The first public screening of “A Wrinkle in Time” took place on Saturday in Compton, and the movie represents the first major studio big-budget release directed by a woman of color: Ava DuVernay.
It’s also one of a handful of $100 million-plus movies to receive California’s film and TV tax credit: $18.1 million.
The MPAA on Saturday released figures, compiled by The Walt Disney Co., on the economic impact of the film. The trade association says that it contributed more than $40.2 million in wages to nearly 4,000 local workers, and generated $110 million in economic activity.
The movie was on location for 200 days, including in Sequoia Park in Eureka. According to the MPAA, the production spent more than $14.3 million on local rentals and the purchase of set decoration and production supplies; $1.3 million on transportation, such as truck and car rentals; $980,000 on catering; $980,000 on wardrobe and dry cleaning; and $350,000 on lodging.
The tax incentive program was expanded in 2015 in part to try to bring more big-budget features to California, which had disappeared to other states like Georgia and countries like Australia and Great Britain.
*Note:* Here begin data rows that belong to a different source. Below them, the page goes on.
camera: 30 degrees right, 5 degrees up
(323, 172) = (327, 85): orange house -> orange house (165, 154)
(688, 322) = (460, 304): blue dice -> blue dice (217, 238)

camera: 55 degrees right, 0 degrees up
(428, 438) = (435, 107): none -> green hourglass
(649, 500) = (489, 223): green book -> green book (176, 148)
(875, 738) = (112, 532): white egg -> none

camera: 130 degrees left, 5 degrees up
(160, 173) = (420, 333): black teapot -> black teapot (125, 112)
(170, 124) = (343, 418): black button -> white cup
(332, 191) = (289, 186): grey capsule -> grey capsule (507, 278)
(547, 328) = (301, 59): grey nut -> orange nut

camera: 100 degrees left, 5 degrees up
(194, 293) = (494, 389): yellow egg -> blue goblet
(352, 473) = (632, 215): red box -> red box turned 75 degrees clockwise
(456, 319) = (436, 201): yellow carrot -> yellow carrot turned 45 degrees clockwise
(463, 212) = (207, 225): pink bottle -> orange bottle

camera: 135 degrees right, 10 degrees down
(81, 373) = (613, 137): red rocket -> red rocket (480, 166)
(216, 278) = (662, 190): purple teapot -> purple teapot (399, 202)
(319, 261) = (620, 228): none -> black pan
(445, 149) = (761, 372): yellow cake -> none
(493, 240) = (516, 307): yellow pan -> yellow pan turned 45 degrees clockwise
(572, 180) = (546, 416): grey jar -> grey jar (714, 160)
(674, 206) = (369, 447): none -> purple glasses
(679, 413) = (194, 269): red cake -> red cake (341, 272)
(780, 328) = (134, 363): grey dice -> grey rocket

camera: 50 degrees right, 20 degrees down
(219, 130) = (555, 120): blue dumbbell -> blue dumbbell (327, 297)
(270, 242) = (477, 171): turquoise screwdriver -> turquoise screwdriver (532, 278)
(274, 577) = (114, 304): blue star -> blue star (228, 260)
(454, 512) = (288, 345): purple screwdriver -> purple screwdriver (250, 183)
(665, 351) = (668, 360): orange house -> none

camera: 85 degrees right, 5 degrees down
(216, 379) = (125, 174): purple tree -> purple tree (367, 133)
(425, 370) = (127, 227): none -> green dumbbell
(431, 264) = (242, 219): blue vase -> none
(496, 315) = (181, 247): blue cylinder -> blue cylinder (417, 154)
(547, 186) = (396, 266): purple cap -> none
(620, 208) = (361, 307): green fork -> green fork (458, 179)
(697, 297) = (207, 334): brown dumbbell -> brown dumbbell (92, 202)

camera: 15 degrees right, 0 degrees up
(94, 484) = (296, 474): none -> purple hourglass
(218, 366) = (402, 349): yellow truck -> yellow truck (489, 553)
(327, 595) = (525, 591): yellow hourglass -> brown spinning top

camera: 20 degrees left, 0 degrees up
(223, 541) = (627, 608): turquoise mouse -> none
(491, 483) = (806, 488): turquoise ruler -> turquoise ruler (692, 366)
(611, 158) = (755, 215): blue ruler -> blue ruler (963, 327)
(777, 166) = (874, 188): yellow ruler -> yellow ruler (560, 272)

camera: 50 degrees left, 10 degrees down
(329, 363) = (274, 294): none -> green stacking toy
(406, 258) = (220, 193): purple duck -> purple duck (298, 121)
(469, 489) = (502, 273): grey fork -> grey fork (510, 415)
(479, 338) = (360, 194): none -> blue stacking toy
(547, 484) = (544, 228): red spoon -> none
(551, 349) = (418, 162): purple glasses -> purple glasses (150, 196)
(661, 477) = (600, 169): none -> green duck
In that respect, the program has had some success, but it also will face renewal in the not-too-distant future. The $330 million per year in incentives expire on June 30, 2020. Gov. Jerry Brown (D-Calif.) took some convincing to expand the credit in 2014, and the outlook for further renewal or expansion may depend on the state’s budget picture in two years.
In the past decade, there has been a bonanza of state and local film credits being offered to productions, and there has been an effort in Florida to restart a program there. But incentives offered in West Virginia were recently eliminated, and Kentucky may be phasing out its program as well.